Aim of the exercise - Set down, word for word, the portion of the notes on Spanish morphological analysis that opens with the words containing "A. Adding lexical" and closes with "carried out.".

Provided text -
=======

In order
to successfully carry out morphological analysis for a subset of Spanish, I primarily consulted the provided englishpyk.rul file.
A. Adding lexical characters
I initially
added three lexical (underlying) characters -- C for a possible c softening, J for a possible g
softening, and Z for a possible z
insertion -- as are mentioned in Section 1.1.1 of the Lab 1b handout. Eventually,
J was the only additional lexical character to be used in the morphological analyses
carried out.
B. Defining subsets
I
define six subsets of characters --- V for vowels, BACK for back vowels, FRONT for front vowels, LOW for low vowels, HIGH for high vowels, and CONSONANTS for consonants --- as are mentioned in Section 1.1.2 of the Lab 1b handout. Of course, the subsets for vowels and certain types of vowels include the accented vowels that exist in
Spanish (á, é, í, ó, and ü), and the subset for consonants likewise contains the n tilde (ñ). In my rule automata, I actually only use the BACK, FRONT, and CONSONANTS
subsets to specify characters that affect the mutations and pluralization.

=======

Data shown -
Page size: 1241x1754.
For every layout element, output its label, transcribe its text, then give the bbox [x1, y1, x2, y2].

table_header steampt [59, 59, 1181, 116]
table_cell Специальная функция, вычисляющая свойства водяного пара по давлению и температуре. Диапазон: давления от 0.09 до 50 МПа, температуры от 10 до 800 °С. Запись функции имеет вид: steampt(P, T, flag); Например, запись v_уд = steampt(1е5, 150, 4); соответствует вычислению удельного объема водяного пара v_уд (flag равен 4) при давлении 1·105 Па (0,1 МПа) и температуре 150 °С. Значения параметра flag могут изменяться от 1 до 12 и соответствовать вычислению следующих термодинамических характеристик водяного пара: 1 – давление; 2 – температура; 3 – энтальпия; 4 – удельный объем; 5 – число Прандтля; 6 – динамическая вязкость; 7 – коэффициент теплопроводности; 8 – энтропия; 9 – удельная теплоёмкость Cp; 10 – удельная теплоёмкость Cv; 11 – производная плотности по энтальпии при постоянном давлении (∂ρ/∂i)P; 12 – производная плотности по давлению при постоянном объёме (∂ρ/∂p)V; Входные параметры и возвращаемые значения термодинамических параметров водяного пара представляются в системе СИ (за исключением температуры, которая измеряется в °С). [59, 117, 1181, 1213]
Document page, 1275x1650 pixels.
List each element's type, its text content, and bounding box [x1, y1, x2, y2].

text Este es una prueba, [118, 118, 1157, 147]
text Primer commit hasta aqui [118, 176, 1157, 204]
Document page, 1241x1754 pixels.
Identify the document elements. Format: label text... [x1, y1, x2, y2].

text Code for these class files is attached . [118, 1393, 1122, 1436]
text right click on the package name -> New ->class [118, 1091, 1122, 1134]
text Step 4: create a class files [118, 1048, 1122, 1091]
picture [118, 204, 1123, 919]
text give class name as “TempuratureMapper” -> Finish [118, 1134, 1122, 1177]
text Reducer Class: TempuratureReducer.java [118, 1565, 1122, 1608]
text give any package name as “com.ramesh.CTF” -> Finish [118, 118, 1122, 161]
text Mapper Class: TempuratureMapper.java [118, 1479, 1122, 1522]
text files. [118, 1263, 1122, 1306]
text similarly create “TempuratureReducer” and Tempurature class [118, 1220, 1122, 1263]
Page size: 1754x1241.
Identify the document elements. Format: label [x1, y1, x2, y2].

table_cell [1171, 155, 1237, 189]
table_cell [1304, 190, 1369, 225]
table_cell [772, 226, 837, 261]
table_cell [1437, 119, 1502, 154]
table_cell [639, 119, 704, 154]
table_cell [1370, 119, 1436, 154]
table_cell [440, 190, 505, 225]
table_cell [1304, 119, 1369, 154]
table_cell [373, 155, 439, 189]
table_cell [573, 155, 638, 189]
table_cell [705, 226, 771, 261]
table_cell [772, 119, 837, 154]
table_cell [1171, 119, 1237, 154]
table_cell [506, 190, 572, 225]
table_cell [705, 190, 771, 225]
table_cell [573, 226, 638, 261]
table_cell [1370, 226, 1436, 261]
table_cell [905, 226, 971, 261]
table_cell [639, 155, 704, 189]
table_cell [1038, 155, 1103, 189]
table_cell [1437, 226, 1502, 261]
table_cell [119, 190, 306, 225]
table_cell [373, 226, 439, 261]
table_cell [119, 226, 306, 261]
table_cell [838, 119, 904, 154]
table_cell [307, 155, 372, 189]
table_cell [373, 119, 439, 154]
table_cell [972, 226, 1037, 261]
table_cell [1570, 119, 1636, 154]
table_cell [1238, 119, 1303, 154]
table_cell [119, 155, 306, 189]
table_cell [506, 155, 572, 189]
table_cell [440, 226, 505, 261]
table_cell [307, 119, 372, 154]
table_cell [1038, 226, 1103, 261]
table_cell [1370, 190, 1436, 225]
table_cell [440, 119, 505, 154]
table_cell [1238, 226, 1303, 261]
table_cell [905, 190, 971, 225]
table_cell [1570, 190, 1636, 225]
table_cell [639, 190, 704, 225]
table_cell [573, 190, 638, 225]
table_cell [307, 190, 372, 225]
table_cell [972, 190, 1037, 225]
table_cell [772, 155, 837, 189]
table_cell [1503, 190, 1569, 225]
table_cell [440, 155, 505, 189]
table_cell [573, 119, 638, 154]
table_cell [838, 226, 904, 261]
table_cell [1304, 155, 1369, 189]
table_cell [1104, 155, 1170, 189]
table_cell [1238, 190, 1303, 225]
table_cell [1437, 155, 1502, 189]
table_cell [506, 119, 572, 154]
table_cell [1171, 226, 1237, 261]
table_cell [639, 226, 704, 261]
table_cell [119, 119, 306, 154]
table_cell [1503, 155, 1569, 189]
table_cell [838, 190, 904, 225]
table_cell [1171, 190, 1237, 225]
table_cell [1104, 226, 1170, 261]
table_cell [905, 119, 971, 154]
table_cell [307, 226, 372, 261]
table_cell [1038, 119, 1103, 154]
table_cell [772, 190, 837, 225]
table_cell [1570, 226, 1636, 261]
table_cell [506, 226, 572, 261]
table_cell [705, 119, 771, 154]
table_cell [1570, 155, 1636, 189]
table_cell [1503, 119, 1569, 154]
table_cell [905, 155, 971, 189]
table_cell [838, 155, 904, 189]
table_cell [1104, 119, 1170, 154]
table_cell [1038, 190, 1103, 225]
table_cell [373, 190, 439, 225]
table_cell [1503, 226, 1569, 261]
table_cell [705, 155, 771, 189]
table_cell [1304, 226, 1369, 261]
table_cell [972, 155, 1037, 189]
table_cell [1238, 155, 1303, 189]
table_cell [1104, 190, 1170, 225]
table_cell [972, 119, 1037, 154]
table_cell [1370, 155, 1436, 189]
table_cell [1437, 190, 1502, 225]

=======

Expected output -
A. Adding lexical characters
I initially
added three lexical (underlying) characters -- C for a possible c softening, J for a possible g
softening, and Z for a possible z
insertion -- as are mentioned in Section 1.1.1 of the Lab 1b handout. Eventually,
J was the only additional lexical character to be used in the morphological analyses
carried out.